- Born: Mersadie Louise Hall 19 August 1987 (age 39)
- Origin: Kensal Green, London, England
- Genres: R&B; rhythm & grime;
- Occupation: Singer
- Years active: 2006–present
- Formerly of: A-List

= Sadie Ama =

Sadie Ama (born Mersadie Louise Hall; 19 August 1987) is an English R&B singer who grew up in Kilburn, London. She is best known for featuring on the Tom Zanetti track "You Want Me", which peaked at number #22 on the UK Singles Chart. Sadie stated in 2005 that Aaliyah and her sister Shola Ama were both her inspirations.

Sadie grew up around music, with her sister Shola Ama having an ongoing R&B career, and her mum was a singer in a jazz group called Clamber. She has stated that Shola Ama helped teach her how to write music. Katy B said in 2016 that she was a 'massive fan' of Sadie Ama.

== Career ==
Sadie Ama began her career as a model at the young age of 4. The first music video she modelled in was "Mama" by the Spice Girls in 1997, wherein she acted as a young Mel B. She later stated it was embarrassing to look back on in a 2007 BBC interview, although at the time it was great since she was a Spice Girls fan. She also modelled in Lemar's video for "50:50", and in So Solid's video for "Broken Silence".

In 2005, she signed up for Arts Council which provided her funding for music.

Sadie had wanted to be a singer when she was younger, but never properly pursued it until she met grime producer Terror Danjah, her friend's cousin, who gave her a track for her to sing on. A year later in 2006, she released the song titled "So Sure" featuring grime MC Kano and produced by Terror Danjah. Her sister Shola Ama was active in helping her write songs and teaching her how to make music. She was only 15 at the time it was released. She stated in an interview that the pressures and anxiety were a lot for her at the time, and put a pause on music as a result, instead opting to go to college.

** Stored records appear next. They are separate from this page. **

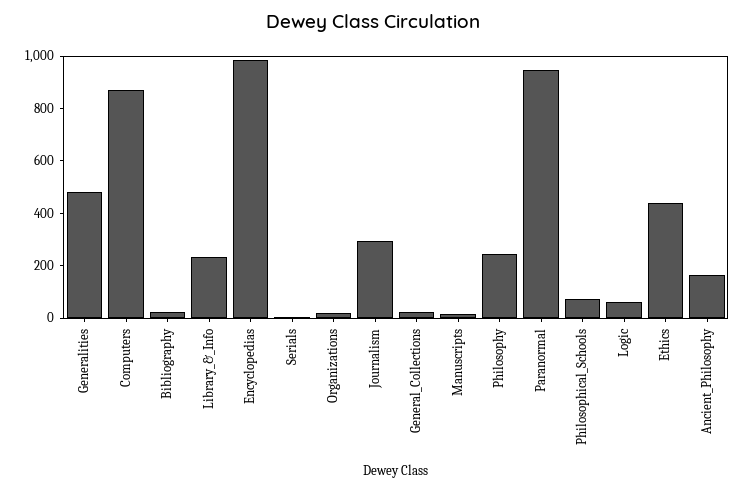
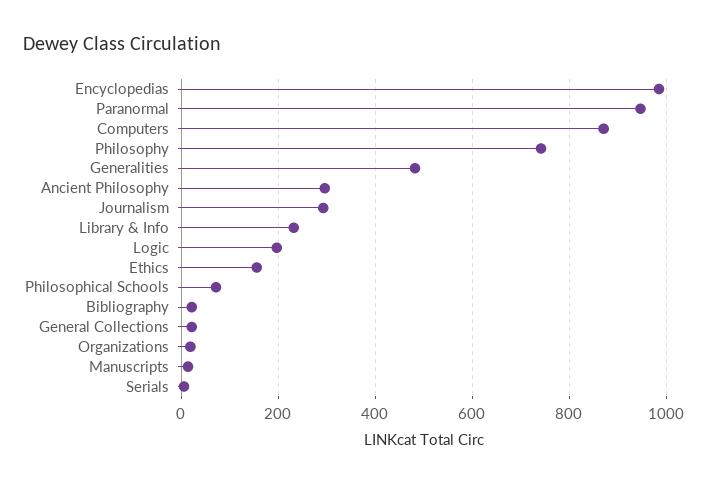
  {
    "Generalities": 480,
    "Computers": 880,
    "Bibliography": 20,
    "Library_&_Info": 240,
    "Encyclopedias": 980,
    "Serials": 0,
    "Organizations": 20,
    "Journalism": 300,
    "General_Collections": 20,
    "Manuscripts": 20,
-   "Philosophy": 250,
+   "Philosophy": 740,
    "Paranormal": 940,
    "Philosophical_Schools": 80,
-   "Logic": 50,
+   "Logic": 200,
-   "Ethics": 450,
+   "Ethics": 160,
-   "Ancient_Philosophy": 150
+   "Ancient_Philosophy": 300
  }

In 2007, she was voted in at #4 on the BBC's Sound of 2007 poll. The poll was determined via tips from over 130 critics and broadcasters, and was intended to show rising talent. She was also nominated for "Best UK Newcomer" at the 2007 MOBO Awards.

Her first single, "Fallin'", reached #67 on the UK Singles Chart in 2007. In February 2010, Ama joined a new collective group formed by Wiley called A-List, alongside her sister Shola Ama.